Source records
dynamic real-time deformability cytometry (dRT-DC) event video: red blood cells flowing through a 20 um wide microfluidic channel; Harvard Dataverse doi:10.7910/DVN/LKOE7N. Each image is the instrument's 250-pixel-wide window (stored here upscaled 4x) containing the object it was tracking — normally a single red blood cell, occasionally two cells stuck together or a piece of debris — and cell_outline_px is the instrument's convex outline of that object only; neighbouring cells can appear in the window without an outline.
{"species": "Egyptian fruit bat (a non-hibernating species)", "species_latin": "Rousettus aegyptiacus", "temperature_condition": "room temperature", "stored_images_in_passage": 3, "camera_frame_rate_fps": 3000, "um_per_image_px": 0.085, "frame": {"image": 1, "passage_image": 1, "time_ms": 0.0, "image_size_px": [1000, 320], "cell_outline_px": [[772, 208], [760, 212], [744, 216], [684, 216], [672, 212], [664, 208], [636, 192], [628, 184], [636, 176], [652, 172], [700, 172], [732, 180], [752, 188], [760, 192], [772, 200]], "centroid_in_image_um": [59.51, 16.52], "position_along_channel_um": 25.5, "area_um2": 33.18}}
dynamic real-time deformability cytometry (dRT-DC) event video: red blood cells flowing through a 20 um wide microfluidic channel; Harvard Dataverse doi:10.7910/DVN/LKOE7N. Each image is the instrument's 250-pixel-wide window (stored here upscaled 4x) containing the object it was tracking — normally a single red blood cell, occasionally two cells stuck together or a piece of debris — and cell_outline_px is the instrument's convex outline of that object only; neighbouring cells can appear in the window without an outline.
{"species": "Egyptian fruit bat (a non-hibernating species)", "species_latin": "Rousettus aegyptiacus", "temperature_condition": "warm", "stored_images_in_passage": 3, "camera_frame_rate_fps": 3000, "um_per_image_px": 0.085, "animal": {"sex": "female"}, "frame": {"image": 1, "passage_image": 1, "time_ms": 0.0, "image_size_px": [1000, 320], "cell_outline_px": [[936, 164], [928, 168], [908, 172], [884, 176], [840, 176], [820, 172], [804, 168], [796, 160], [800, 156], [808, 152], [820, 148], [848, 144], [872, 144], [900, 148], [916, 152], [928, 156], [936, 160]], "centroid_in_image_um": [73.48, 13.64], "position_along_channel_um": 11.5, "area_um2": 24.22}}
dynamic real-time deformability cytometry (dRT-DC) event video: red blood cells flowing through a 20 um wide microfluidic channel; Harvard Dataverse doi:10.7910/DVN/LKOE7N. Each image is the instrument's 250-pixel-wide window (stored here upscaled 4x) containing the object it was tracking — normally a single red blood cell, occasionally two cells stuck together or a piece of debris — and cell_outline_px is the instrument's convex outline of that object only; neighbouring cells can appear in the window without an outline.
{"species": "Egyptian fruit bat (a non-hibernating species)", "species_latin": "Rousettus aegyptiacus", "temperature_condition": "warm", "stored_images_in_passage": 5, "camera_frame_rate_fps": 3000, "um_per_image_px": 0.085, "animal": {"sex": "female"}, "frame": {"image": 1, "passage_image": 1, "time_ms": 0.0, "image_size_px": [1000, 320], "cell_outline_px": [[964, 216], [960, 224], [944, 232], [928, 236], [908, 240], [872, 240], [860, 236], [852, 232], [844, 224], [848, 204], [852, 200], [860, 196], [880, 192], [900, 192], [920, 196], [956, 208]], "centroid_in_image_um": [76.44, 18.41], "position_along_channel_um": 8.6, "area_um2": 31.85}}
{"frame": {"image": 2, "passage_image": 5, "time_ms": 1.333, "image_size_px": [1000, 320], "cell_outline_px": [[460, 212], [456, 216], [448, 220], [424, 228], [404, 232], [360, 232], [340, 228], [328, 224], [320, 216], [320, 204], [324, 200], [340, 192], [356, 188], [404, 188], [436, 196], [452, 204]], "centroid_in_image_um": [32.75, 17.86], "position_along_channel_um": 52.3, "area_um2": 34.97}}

REQUIREMENTS
The listing above should be transcribed in full, exactly as written.

TASK OUTPUT
dynamic real-time deformability cytometry (dRT-DC) event video: red blood cells flowing through a 20 um wide microfluidic channel; Harvard Dataverse doi:10.7910/DVN/LKOE7N. Each image is the instrument's 250-pixel-wide window (stored here upscaled 4x) containing the object it was tracking — normally a single red blood cell, occasionally two cells stuck together or a piece of debris — and cell_outline_px is the instrument's convex outline of that object only; neighbouring cells can appear in the window without an outline.
{"species": "Egyptian fruit bat (a non-hibernating species)", "species_latin": "Rousettus aegyptiacus", "temperature_condition": "room temperature", "stored_images_in_passage": 3, "camera_frame_rate_fps": 3000, "um_per_image_px": 0.085, "frame": {"image": 1, "passage_image": 1, "time_ms": 0.0, "image_size_px": [1000, 320], "cell_outline_px": [[772, 208], [760, 212], [744, 216], [684, 216], [672, 212], [664, 208], [636, 192], [628, 184], [636, 176], [652, 172], [700, 172], [732, 180], [752, 188], [760, 192], [772, 200]], "centroid_in_image_um": [59.51, 16.52], "position_along_channel_um": 25.5, "area_um2": 33.18}}
dynamic real-time deformability cytometry (dRT-DC) event video: red blood cells flowing through a 20 um wide microfluidic channel; Harvard Dataverse doi:10.7910/DVN/LKOE7N. Each image is the instrument's 250-pixel-wide window (stored here upscaled 4x) containing the object it was tracking — normally a single red blood cell, occasionally two cells stuck together or a piece of debris — and cell_outline_px is the instrument's convex outline of that object only; neighbouring cells can appear in the window without an outline.
{"species": "Egyptian fruit bat (a non-hibernating species)", "species_latin": "Rousettus aegyptiacus", "temperature_condition": "warm", "stored_images_in_passage": 3, "camera_frame_rate_fps": 3000, "um_per_image_px": 0.085, "animal": {"sex": "female"}, "frame": {"image": 1, "passage_image": 1, "time_ms": 0.0, "image_size_px": [1000, 320], "cell_outline_px": [[936, 164], [928, 168], [908, 172], [884, 176], [840, 176], [820, 172], [804, 168], [796, 160], [800, 156], [808, 152], [820, 148], [848, 144], [872, 144], [900, 148], [916, 152], [928, 156], [936, 160]], "centroid_in_image_um": [73.48, 13.64], "position_along_channel_um": 11.5, "area_um2": 24.22}}
dynamic real-time deformability cytometry (dRT-DC) event video: red blood cells flowing through a 20 um wide microfluidic channel; Harvard Dataverse doi:10.7910/DVN/LKOE7N. Each image is the instrument's 250-pixel-wide window (stored here upscaled 4x) containing the object it was tracking — normally a single red blood cell, occasionally two cells stuck together or a piece of debris — and cell_outline_px is the instrument's convex outline of that object only; neighbouring cells can appear in the window without an outline.
{"species": "Egyptian fruit bat (a non-hibernating species)", "species_latin": "Rousettus aegyptiacus", "temperature_condition": "warm", "stored_images_in_passage": 5, "camera_frame_rate_fps": 3000, "um_per_image_px": 0.085, "animal": {"sex": "female"}, "frame": {"image": 1, "passage_image": 1, "time_ms": 0.0, "image_size_px": [1000, 320], "cell_outline_px": [[964, 216], [960, 224], [944, 232], [928, 236], [908, 240], [872, 240], [860, 236], [852, 232], [844, 224], [848, 204], [852, 200], [860, 196], [880, 192], [900, 192], [920, 196], [956, 208]], "centroid_in_image_um": [76.44, 18.41], "position_along_channel_um": 8.6, "area_um2": 31.85}}
{"frame": {"image": 2, "passage_image": 5, "time_ms": 1.333, "image_size_px": [1000, 320], "cell_outline_px": [[460, 212], [456, 216], [448, 220], [424, 228], [404, 232], [360, 232], [340, 228], [328, 224], [320, 216], [320, 204], [324, 200], [340, 192], [356, 188], [404, 188], [436, 196], [452, 204]], "centroid_in_image_um": [32.75, 17.86], "position_along_channel_um": 52.3, "area_um2": 34.97}}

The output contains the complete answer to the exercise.